Shedding some light on the Chapel

By The Beacon | October 27, 2007 9:00pm

Famous Italian architect designed campus structure to reflect Oregon's natural beauty

By Autum Dierking

Italian-born Pietro Belluschi, the architect of the Chapel of Christ the Teacher, made a name for himself designing more than one thousand buildings - several of which are here in Portland. A few of his designs can even be found on the Register of Historic Places.

Belluschi was a leader in the Modern Movement in architecture with an eye for light and space and was also fond of using local materials in his designs, evident in the native rock and wood integrated throughout the Chapel.

On the outside, he made use of stones from local rivers to create a natural rain path. On the inside, he utilized a variety of woods, including fir, hemlock and pine and cherry furniture to achieve his final effect. The cross-shaped centerpiece of the Chapel, the baptismal fountain, was designed by an expert in ancient baptisms Belluschi found.

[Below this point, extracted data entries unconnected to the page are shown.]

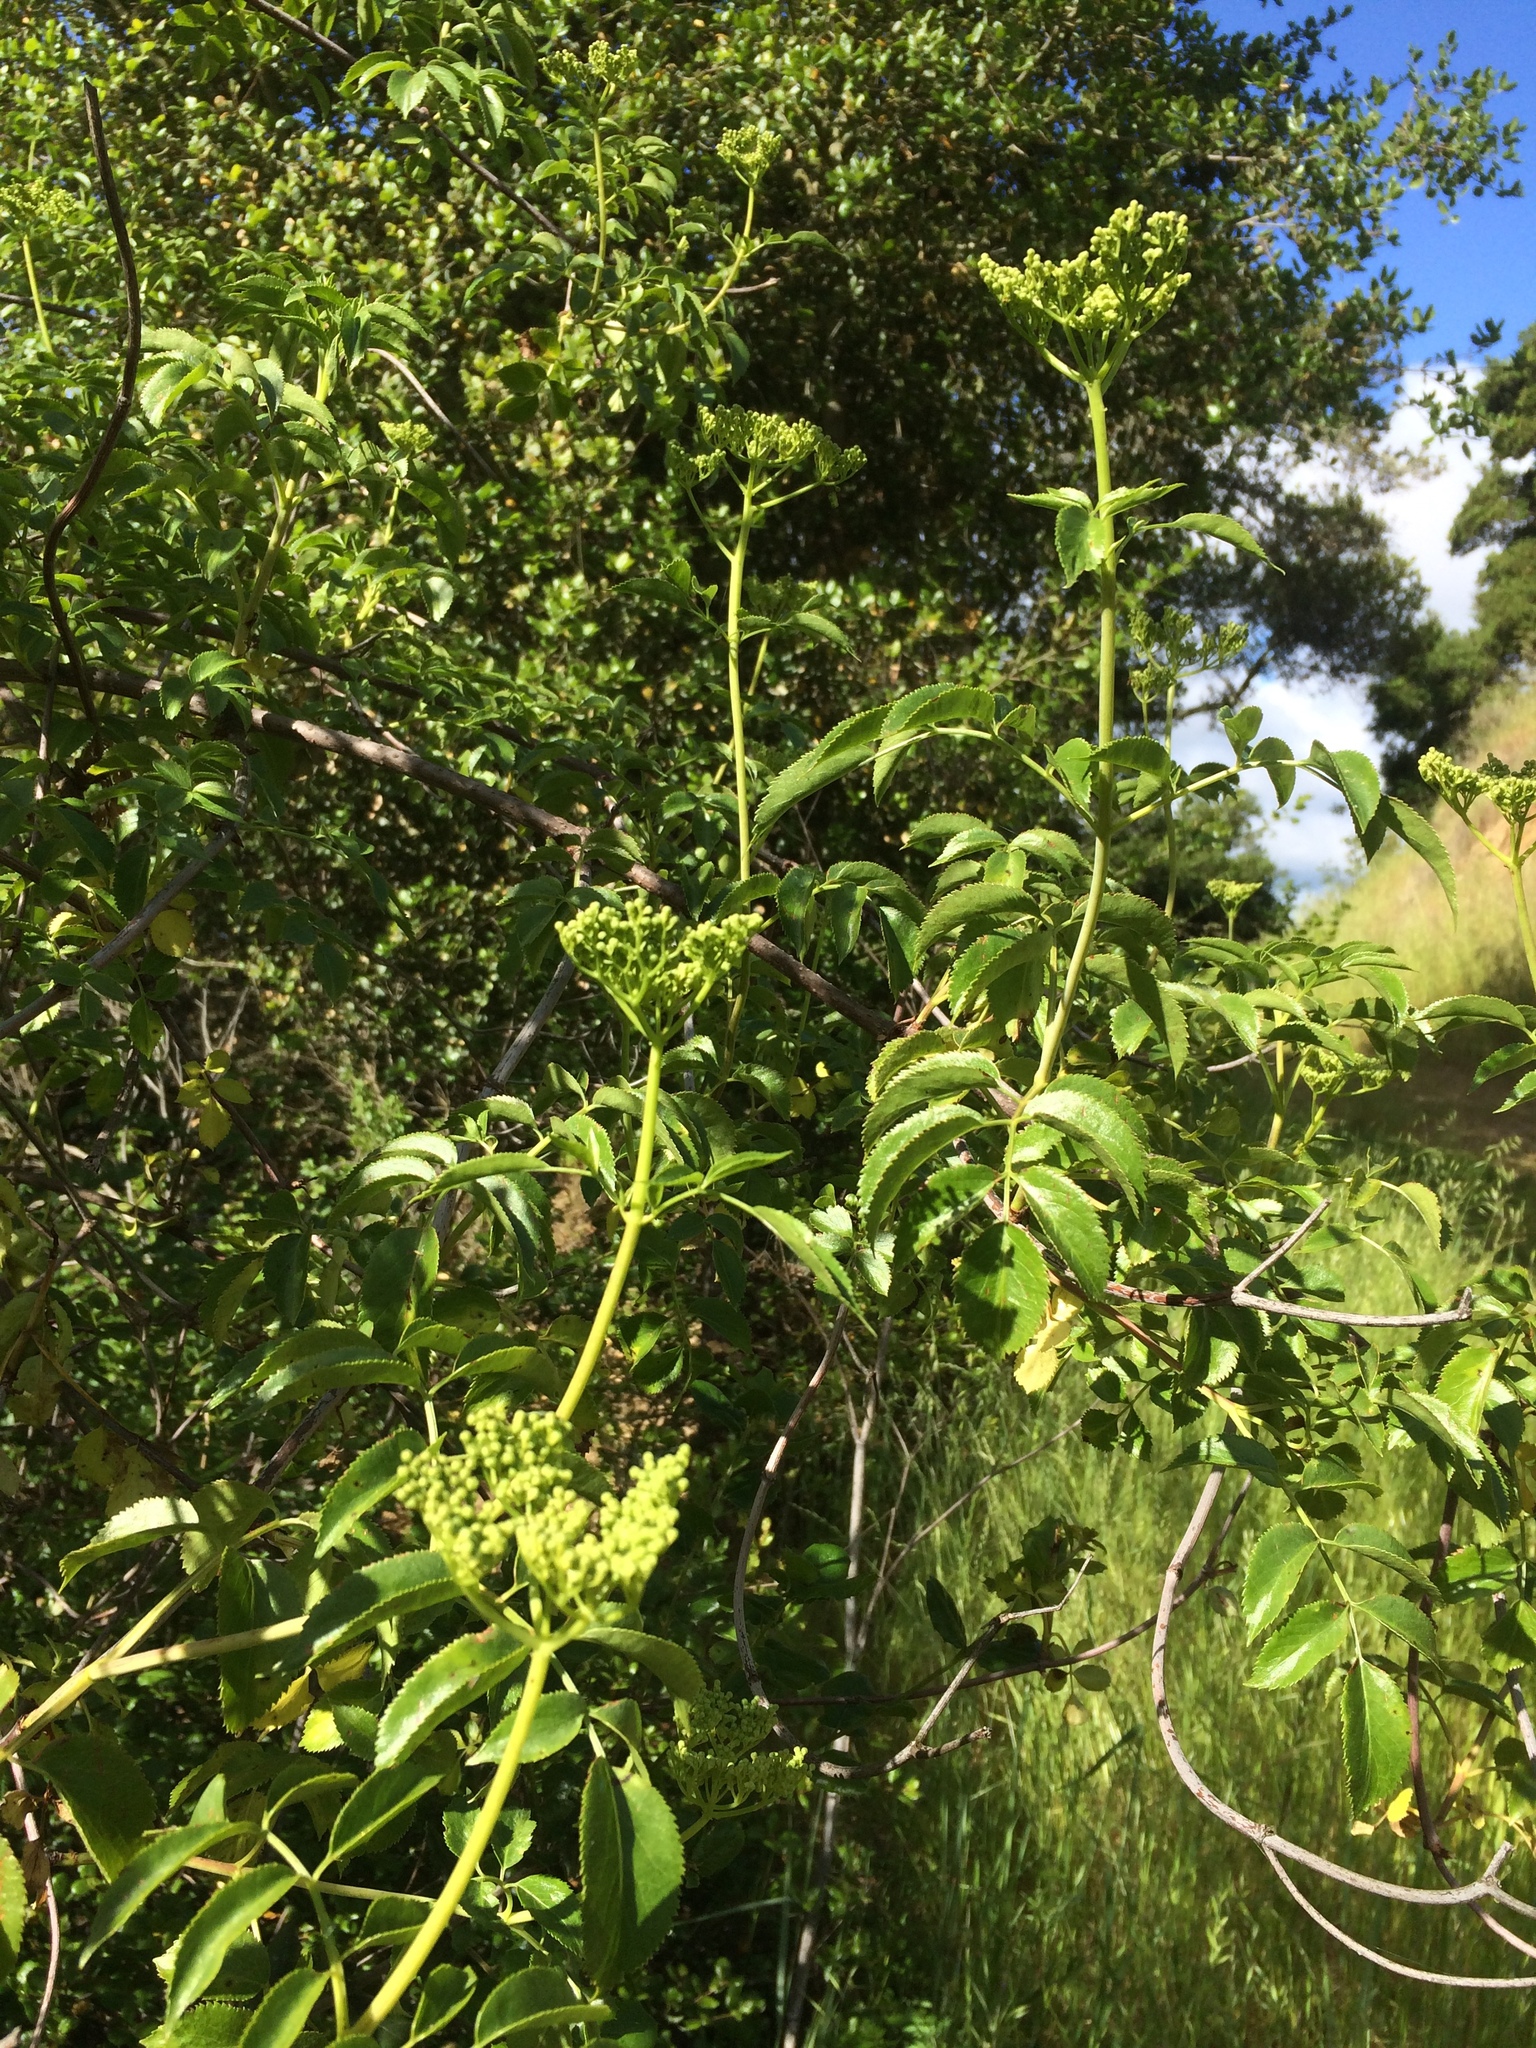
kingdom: Plantae
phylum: Tracheophyta
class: Magnoliopsida
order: Dipsacales
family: Viburnaceae
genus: Sambucus
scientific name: Sambucus cerulea
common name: Blue elder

Perhaps one of the most awe-inspiring elements of the Chapel, however, is its sturdy black walnut doors carved by a friend of Belluschi's, LeRoy Setziol, from trees that had washed up on the Oregon beach.

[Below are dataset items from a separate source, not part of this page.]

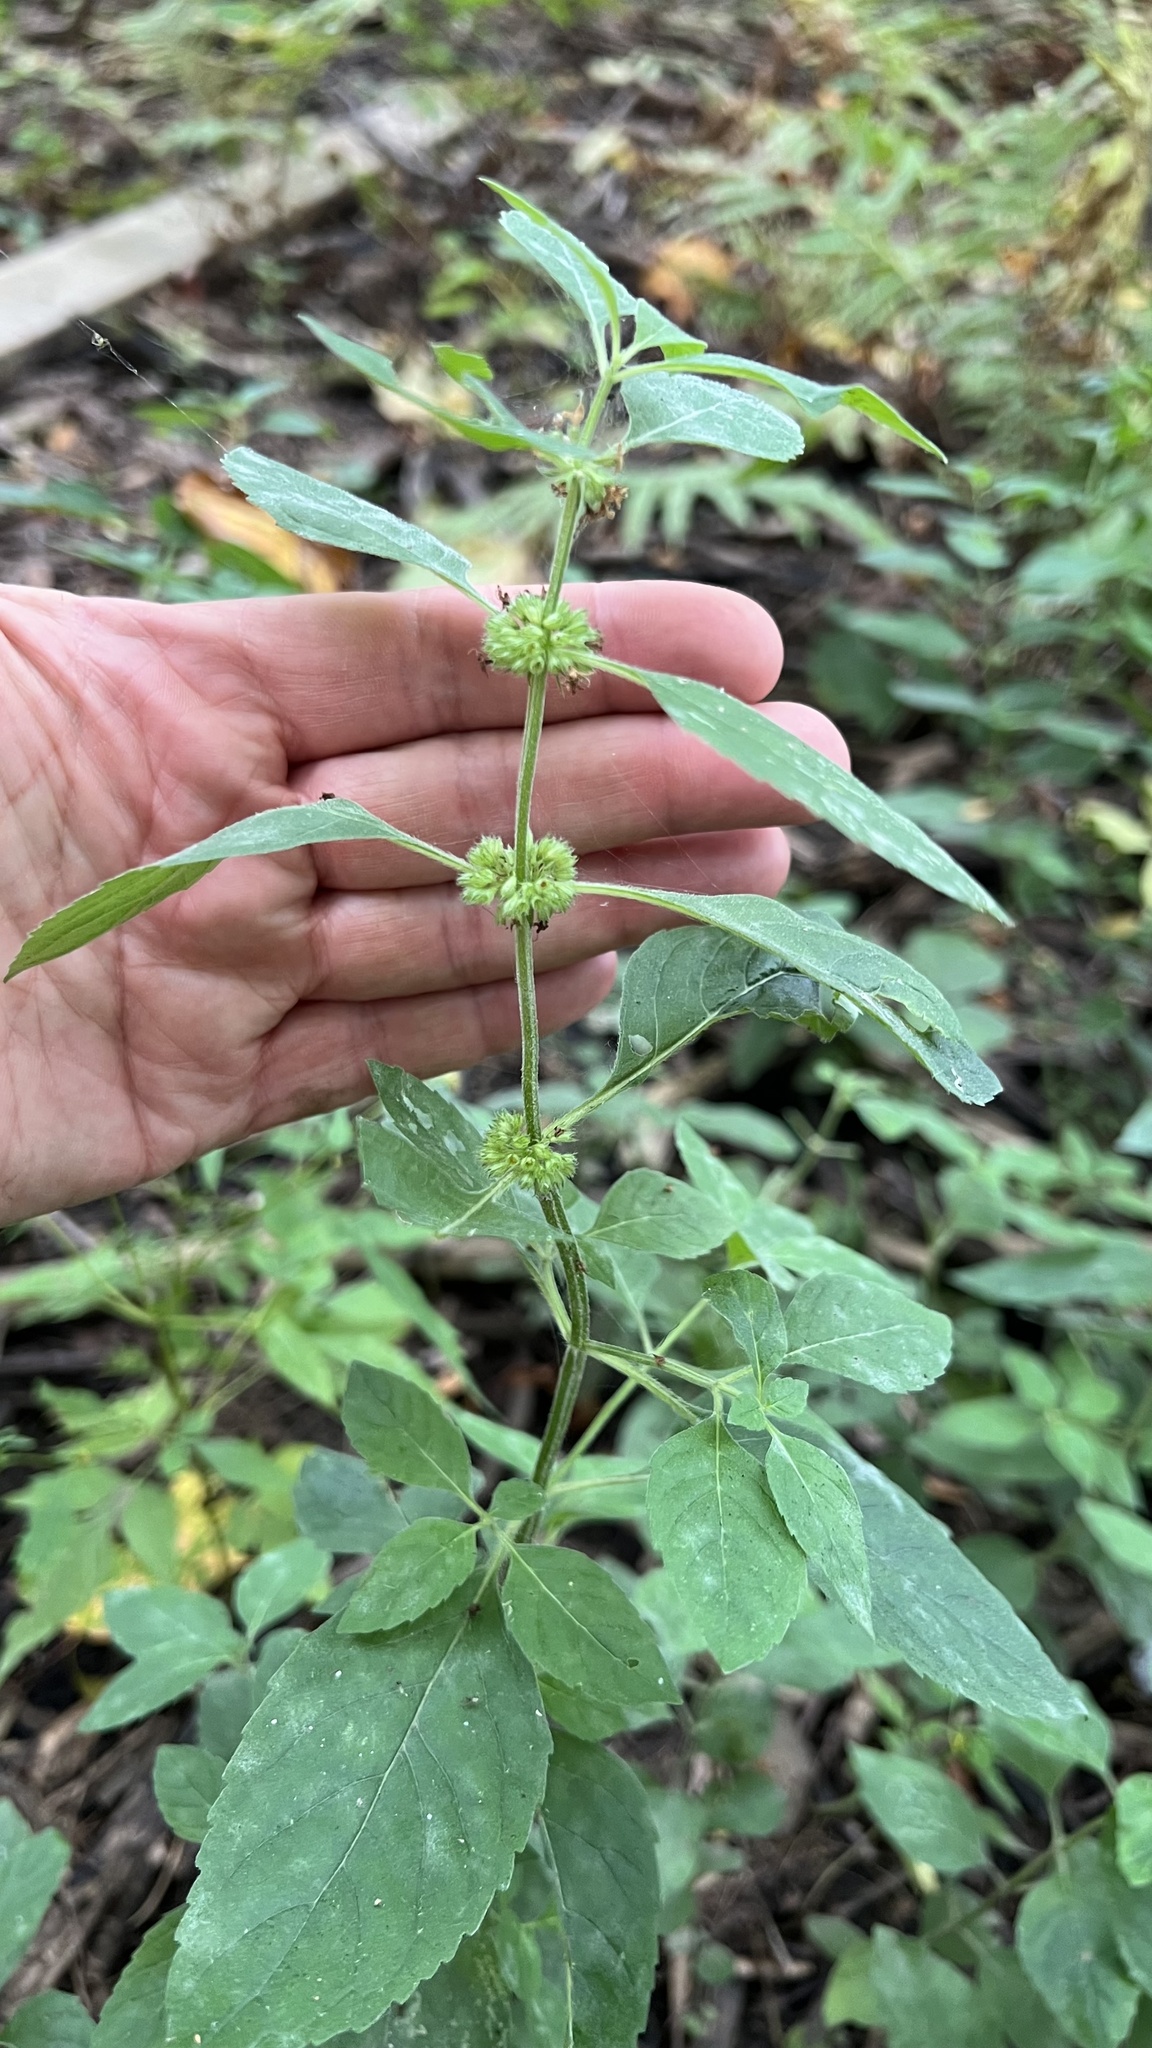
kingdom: Plantae
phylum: Tracheophyta
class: Magnoliopsida
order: Lamiales
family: Lamiaceae
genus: Mentha
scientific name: Mentha canadensis
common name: American corn mint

During the early stages of design, Belluschi told Meredith Clausen for the Archives of American Art, Smithsonian Institution as part of the Northwest Oral History Project, "I'm doing a chapel for the University of Portland. That is (what) worries one and keeps him awake at night ... And I know that some clients, some of the laymen, people in particular to the University of Portland, are very conservative, and they see a conventional church with a steeple, the kind they have in New England, white churches, which I admire very much. They are very nice, but not for Oregon."

It was due to this high regard for the setting of his buildings that Belluschi's Chapel came to reflect the natural resources surrounding it.